▸ **Supplied entries**:
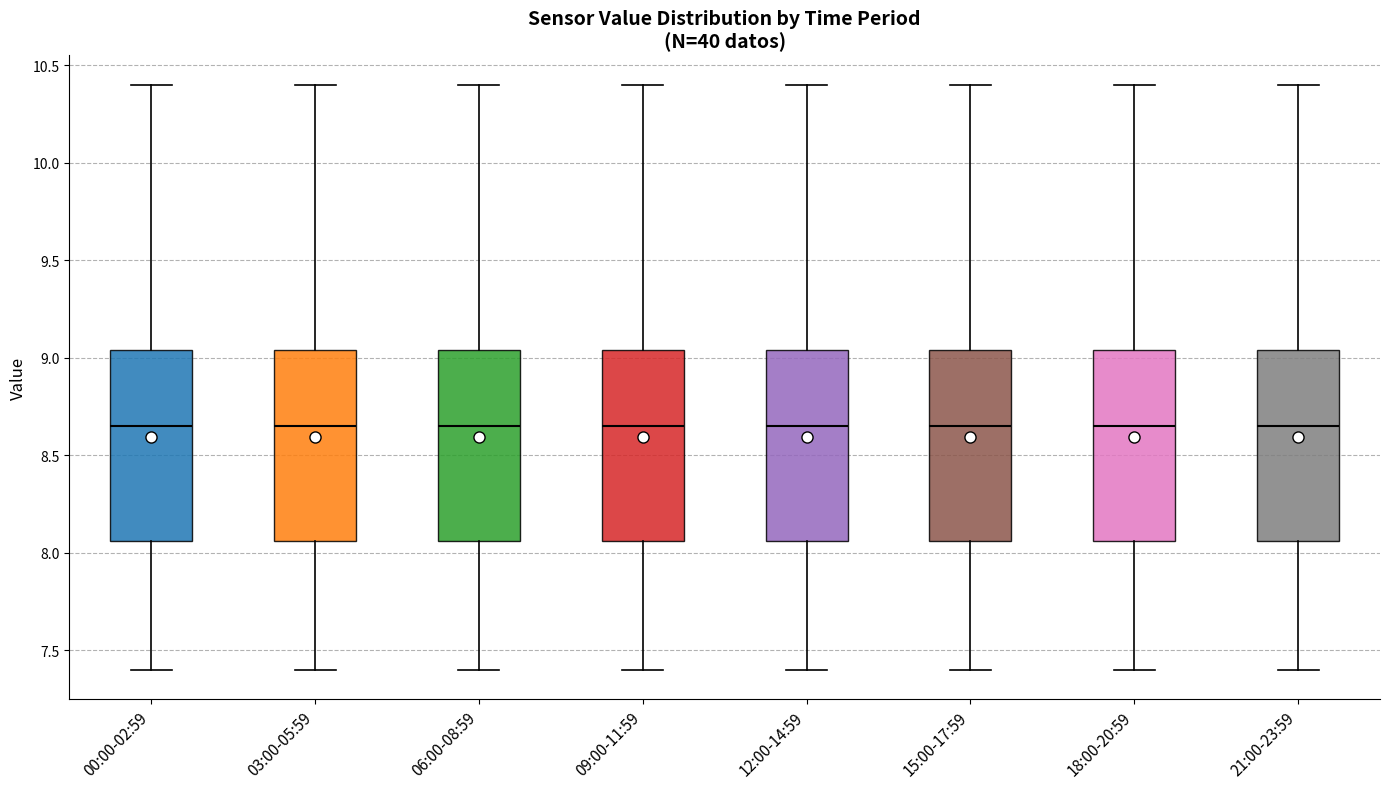

Reading left to right, read every box against the y-axis: the position of its median line, the range the box covers, and the ends of its whiskers. The values are not printed on the chart, so give them approximately, as read against the axis.

00:00-02:59: median 8.65, box 8.05 to 9.05, whiskers 7.40 to 10.40
03:00-05:59: median 8.65, box 8.05 to 9.05, whiskers 7.40 to 10.40
06:00-08:59: median 8.65, box 8.05 to 9.05, whiskers 7.40 to 10.40
09:00-11:59: median 8.65, box 8.05 to 9.05, whiskers 7.40 to 10.40
12:00-14:59: median 8.65, box 8.05 to 9.05, whiskers 7.40 to 10.40
15:00-17:59: median 8.65, box 8.05 to 9.05, whiskers 7.40 to 10.40
18:00-20:59: median 8.65, box 8.05 to 9.05, whiskers 7.40 to 10.40
21:00-23:59: median 8.65, box 8.05 to 9.05, whiskers 7.40 to 10.40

▸ **To do**:
Rewrite all the records with "y-axis" changed to "vertical axis" and everything else unchanged. Leave out the pictures.

▸ **Final answer**:
Reading left to right, read every box against the vertical axis: the position of its median line, the range the box covers, and the ends of its whiskers. The values are not printed on the chart, so give them approximately, as read against the axis.

00:00-02:59: median 8.65, box 8.05 to 9.05, whiskers 7.40 to 10.40
03:00-05:59: median 8.65, box 8.05 to 9.05, whiskers 7.40 to 10.40
06:00-08:59: median 8.65, box 8.05 to 9.05, whiskers 7.40 to 10.40
09:00-11:59: median 8.65, box 8.05 to 9.05, whiskers 7.40 to 10.40
12:00-14:59: median 8.65, box 8.05 to 9.05, whiskers 7.40 to 10.40
15:00-17:59: median 8.65, box 8.05 to 9.05, whiskers 7.40 to 10.40
18:00-20:59: median 8.65, box 8.05 to 9.05, whiskers 7.40 to 10.40
21:00-23:59: median 8.65, box 8.05 to 9.05, whiskers 7.40 to 10.40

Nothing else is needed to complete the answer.